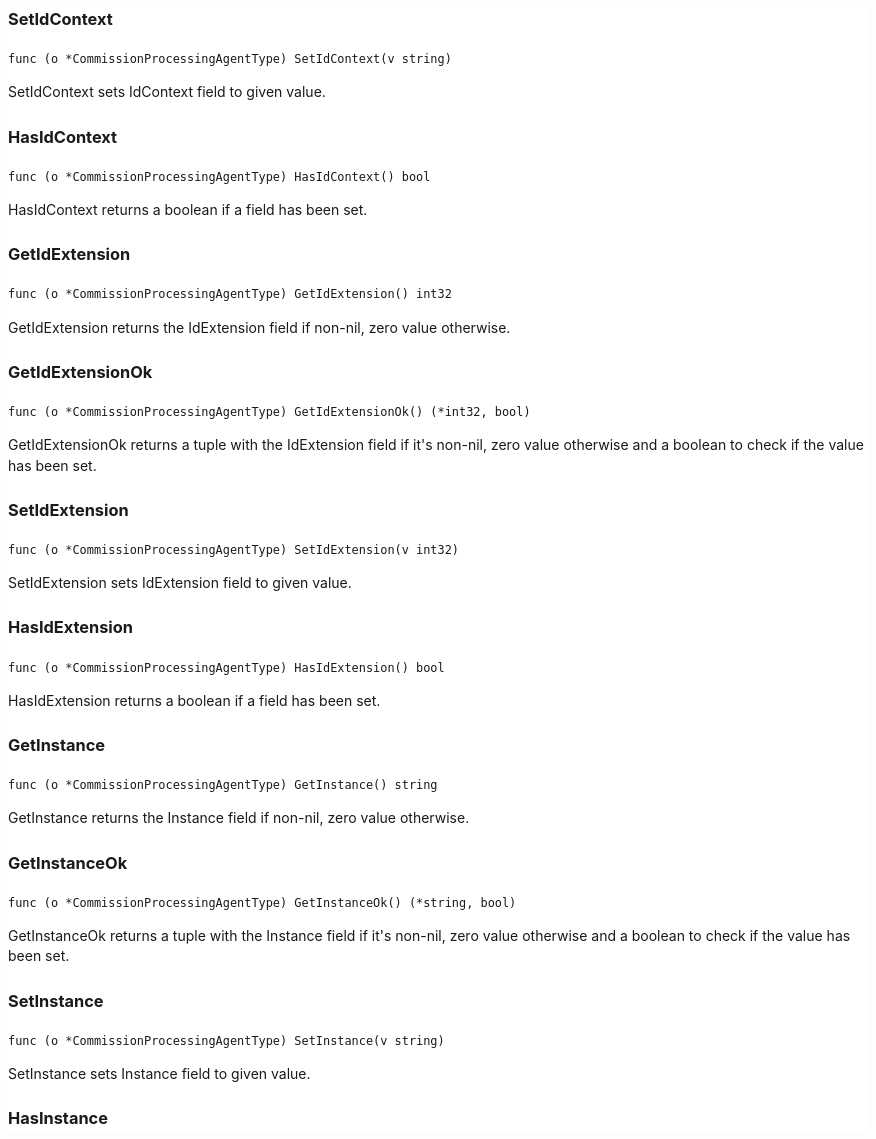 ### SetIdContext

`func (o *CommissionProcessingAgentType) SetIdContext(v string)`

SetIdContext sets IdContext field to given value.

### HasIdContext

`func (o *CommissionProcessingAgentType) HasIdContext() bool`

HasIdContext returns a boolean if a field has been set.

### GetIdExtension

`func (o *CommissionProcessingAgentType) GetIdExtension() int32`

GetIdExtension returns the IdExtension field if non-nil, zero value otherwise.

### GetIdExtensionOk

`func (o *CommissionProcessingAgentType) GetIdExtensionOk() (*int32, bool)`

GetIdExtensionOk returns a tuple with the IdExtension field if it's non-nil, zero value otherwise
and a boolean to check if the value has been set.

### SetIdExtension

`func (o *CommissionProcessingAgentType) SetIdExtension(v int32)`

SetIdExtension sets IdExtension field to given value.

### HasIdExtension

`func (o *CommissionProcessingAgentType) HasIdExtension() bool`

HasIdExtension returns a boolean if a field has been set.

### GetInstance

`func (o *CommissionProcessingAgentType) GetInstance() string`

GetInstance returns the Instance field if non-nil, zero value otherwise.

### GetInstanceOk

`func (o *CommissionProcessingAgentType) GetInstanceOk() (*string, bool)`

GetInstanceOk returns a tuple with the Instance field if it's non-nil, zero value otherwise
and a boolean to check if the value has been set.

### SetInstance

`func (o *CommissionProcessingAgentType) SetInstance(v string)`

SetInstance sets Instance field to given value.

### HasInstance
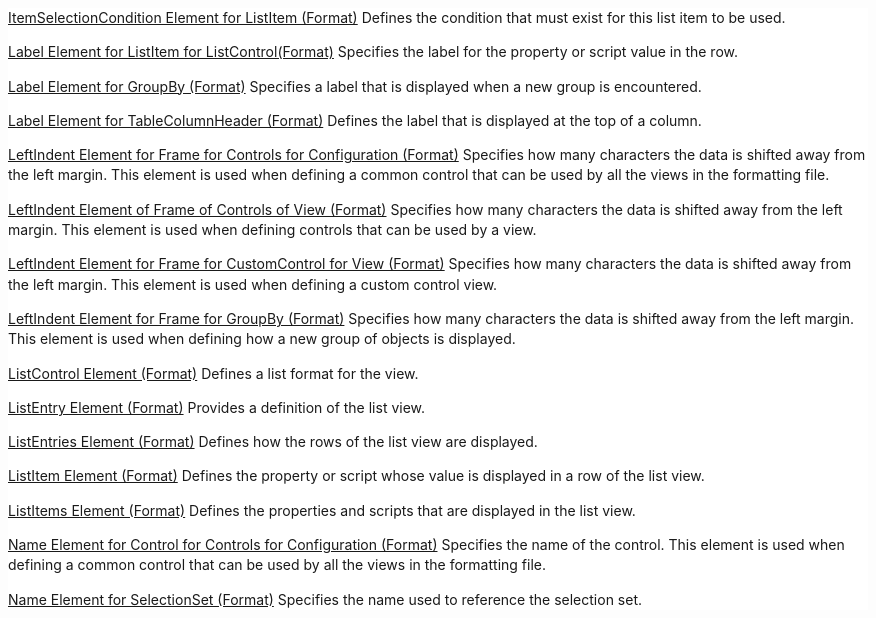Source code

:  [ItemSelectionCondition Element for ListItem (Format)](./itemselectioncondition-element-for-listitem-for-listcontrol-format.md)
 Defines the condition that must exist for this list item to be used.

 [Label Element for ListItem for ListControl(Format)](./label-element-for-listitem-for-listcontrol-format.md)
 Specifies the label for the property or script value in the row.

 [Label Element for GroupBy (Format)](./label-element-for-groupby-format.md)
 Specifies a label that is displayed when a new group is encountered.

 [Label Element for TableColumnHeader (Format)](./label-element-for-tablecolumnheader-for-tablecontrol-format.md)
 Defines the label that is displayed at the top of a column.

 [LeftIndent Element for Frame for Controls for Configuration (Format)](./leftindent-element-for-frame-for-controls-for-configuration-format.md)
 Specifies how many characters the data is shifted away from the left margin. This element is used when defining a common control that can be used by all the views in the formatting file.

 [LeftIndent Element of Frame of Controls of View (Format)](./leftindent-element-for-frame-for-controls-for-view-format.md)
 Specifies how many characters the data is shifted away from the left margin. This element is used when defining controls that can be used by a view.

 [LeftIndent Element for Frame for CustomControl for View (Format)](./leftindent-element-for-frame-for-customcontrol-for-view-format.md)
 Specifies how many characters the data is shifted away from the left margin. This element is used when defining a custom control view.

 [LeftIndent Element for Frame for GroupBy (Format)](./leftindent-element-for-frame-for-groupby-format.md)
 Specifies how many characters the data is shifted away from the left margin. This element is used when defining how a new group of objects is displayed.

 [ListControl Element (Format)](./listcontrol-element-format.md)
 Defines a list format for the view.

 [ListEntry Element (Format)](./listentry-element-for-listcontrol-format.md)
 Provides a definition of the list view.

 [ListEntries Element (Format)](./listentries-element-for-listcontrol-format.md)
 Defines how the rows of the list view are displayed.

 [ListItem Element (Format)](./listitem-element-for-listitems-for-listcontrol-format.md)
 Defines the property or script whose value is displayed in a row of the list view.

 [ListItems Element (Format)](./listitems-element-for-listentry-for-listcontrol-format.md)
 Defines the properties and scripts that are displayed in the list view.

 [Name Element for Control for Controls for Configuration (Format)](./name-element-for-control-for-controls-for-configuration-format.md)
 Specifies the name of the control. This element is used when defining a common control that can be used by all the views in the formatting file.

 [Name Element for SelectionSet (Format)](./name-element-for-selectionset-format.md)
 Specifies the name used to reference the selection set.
##############################
Work instruction | Reproduce every one of the records above line for line, character for character, and omit the pictures.

Result for this exercise |
 ### SetIdContext

`func (o *CommissionProcessingAgentType) SetIdContext(v string)`

SetIdContext sets IdContext field to given value.

### HasIdContext

`func (o *CommissionProcessingAgentType) HasIdContext() bool`

HasIdContext returns a boolean if a field has been set.

### GetIdExtension

`func (o *CommissionProcessingAgentType) GetIdExtension() int32`

GetIdExtension returns the IdExtension field if non-nil, zero value otherwise.

### GetIdExtensionOk

`func (o *CommissionProcessingAgentType) GetIdExtensionOk() (*int32, bool)`

GetIdExtensionOk returns a tuple with the IdExtension field if it's non-nil, zero value otherwise
and a boolean to check if the value has been set.

### SetIdExtension

`func (o *CommissionProcessingAgentType) SetIdExtension(v int32)`

SetIdExtension sets IdExtension field to given value.

### HasIdExtension

`func (o *CommissionProcessingAgentType) HasIdExtension() bool`

HasIdExtension returns a boolean if a field has been set.

### GetInstance

`func (o *CommissionProcessingAgentType) GetInstance() string`

GetInstance returns the Instance field if non-nil, zero value otherwise.

### GetInstanceOk

`func (o *CommissionProcessingAgentType) GetInstanceOk() (*string, bool)`

GetInstanceOk returns a tuple with the Instance field if it's non-nil, zero value otherwise
and a boolean to check if the value has been set.

### SetInstance

`func (o *CommissionProcessingAgentType) SetInstance(v string)`

SetInstance sets Instance field to given value.

### HasInstance
Source code

:  [ItemSelectionCondition Element for ListItem (Format)](./itemselectioncondition-element-for-listitem-for-listcontrol-format.md)
 Defines the condition that must exist for this list item to be used.

 [Label Element for ListItem for ListControl(Format)](./label-element-for-listitem-for-listcontrol-format.md)
 Specifies the label for the property or script value in the row.

 [Label Element for GroupBy (Format)](./label-element-for-groupby-format.md)
 Specifies a label that is displayed when a new group is encountered.

 [Label Element for TableColumnHeader (Format)](./label-element-for-tablecolumnheader-for-tablecontrol-format.md)
 Defines the label that is displayed at the top of a column.

 [LeftIndent Element for Frame for Controls for Configuration (Format)](./leftindent-element-for-frame-for-controls-for-configuration-format.md)
 Specifies how many characters the data is shifted away from the left margin. This element is used when defining a common control that can be used by all the views in the formatting file.

 [LeftIndent Element of Frame of Controls of View (Format)](./leftindent-element-for-frame-for-controls-for-view-format.md)
 Specifies how many characters the data is shifted away from the left margin. This element is used when defining controls that can be used by a view.

 [LeftIndent Element for Frame for CustomControl for View (Format)](./leftindent-element-for-frame-for-customcontrol-for-view-format.md)
 Specifies how many characters the data is shifted away from the left margin. This element is used when defining a custom control view.

 [LeftIndent Element for Frame for GroupBy (Format)](./leftindent-element-for-frame-for-groupby-format.md)
 Specifies how many characters the data is shifted away from the left margin. This element is used when defining how a new group of objects is displayed.

 [ListControl Element (Format)](./listcontrol-element-format.md)
 Defines a list format for the view.

 [ListEntry Element (Format)](./listentry-element-for-listcontrol-format.md)
 Provides a definition of the list view.

 [ListEntries Element (Format)](./listentries-element-for-listcontrol-format.md)
 Defines how the rows of the list view are displayed.

 [ListItem Element (Format)](./listitem-element-for-listitems-for-listcontrol-format.md)
 Defines the property or script whose value is displayed in a row of the list view.

 [ListItems Element (Format)](./listitems-element-for-listentry-for-listcontrol-format.md)
 Defines the properties and scripts that are displayed in the list view.

 [Name Element for Control for Controls for Configuration (Format)](./name-element-for-control-for-controls-for-configuration-format.md)
 Specifies the name of the control. This element is used when defining a common control that can be used by all the views in the formatting file.

 [Name Element for SelectionSet (Format)](./name-element-for-selectionset-format.md)
 Specifies the name used to reference the selection set.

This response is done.